One of the more controversial provision of the EqA 2010 legislation was that an Employer could be vicariously liable for harassment by a third party (such as a client or a contractor) if:

  1. that third party had harassed an employee on at least two previous occasions; and
  2. the employer had failed to take reasonably practicable steps to stop the harassment.

However with effect from 1 October 2013, Employers will no longer be liable for harassment by a third party as the third-party harassment provisions in section 40(2)-(4) of the Equality Act 2010 have been repealed courtesy of The Enterprise and Regulatory Reform Act 2013 (ERRA) which received Royal Assent on 25 April 2013.

Other changes you can expect to see in the coming months as a result of The Enterprise and Regulatory Reform Act 2013 (ERRA) include:

  • Health and safety duties.
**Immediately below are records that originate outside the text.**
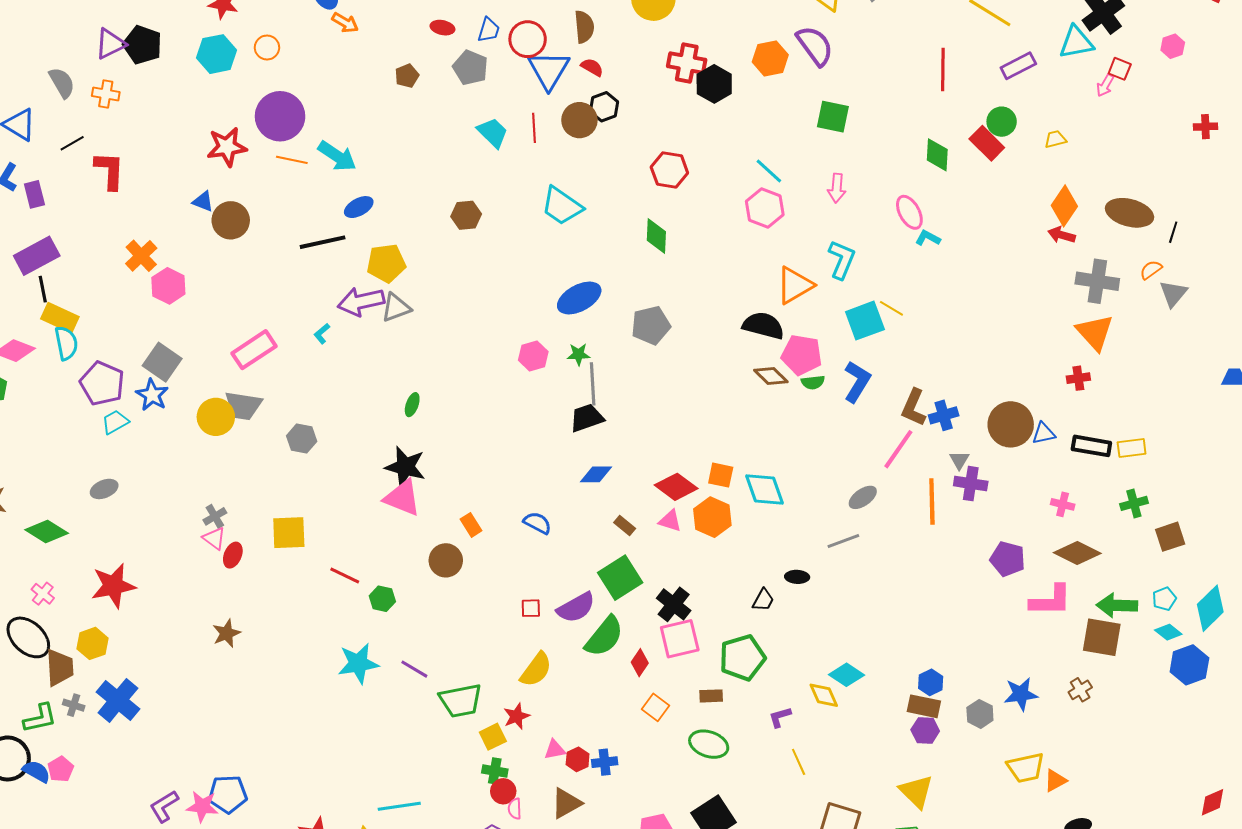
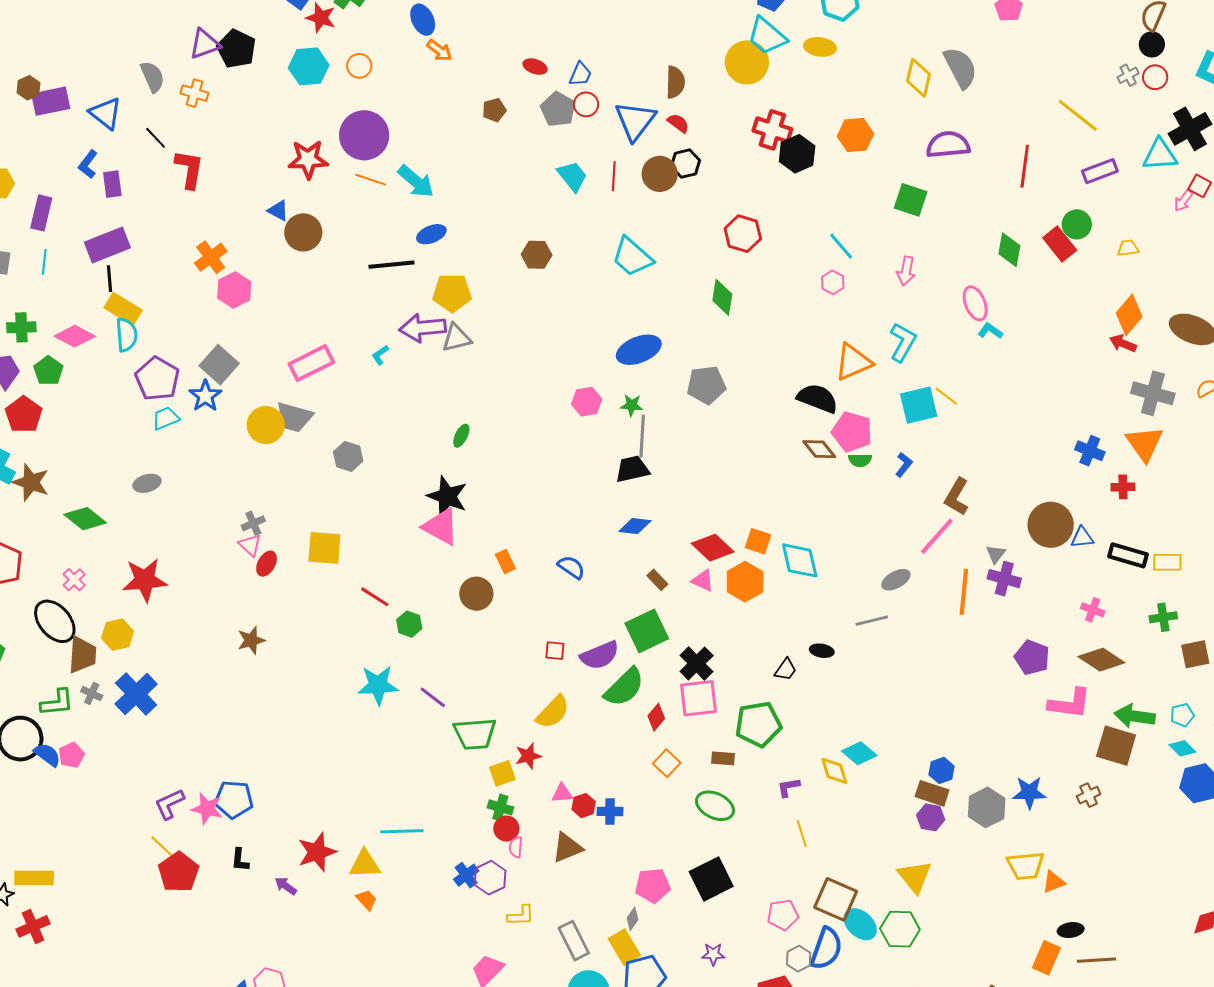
red circle: (528, 39) -> (586, 104), moved, size x0.7
purple semicircle: (815, 46) -> (948, 145), moved, turned -66
black line: (72, 143) -> (156, 138), turned 70
pink hexagon: (765, 208) -> (833, 282), size x0.6
blue L-shape: (857, 382) -> (904, 465), size x0.6
blue cross: (944, 415) -> (1090, 451), moved, turned 32
gray hexagon: (980, 714) -> (987, 807), size x1.4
Changing the liability for breaches of health and safety duties.  1 October 2013.
  • Acas mandatory early conciliation. Claimants to contact Acas before submitting tribunal claim. 6 April 2014.
  • Acas: "relevant proceedings". Power for government to add to list of claims in which Acas can conciliate. 6 April 2014.
  • Financial penalties for losing employers. Tribunals to have the power to fine an employer up to £5,000 (payable to the government) if they lose and their case has "aggravating features".  Date TBC. Cannot apply to claims brought before 25 October 2013 or date section comes force (whichever is later).
  • Discrimination questionnaires. Abolishing statutory discrimination questionnaires by repealing section 138 of the EqA 2010.  6 April 2014.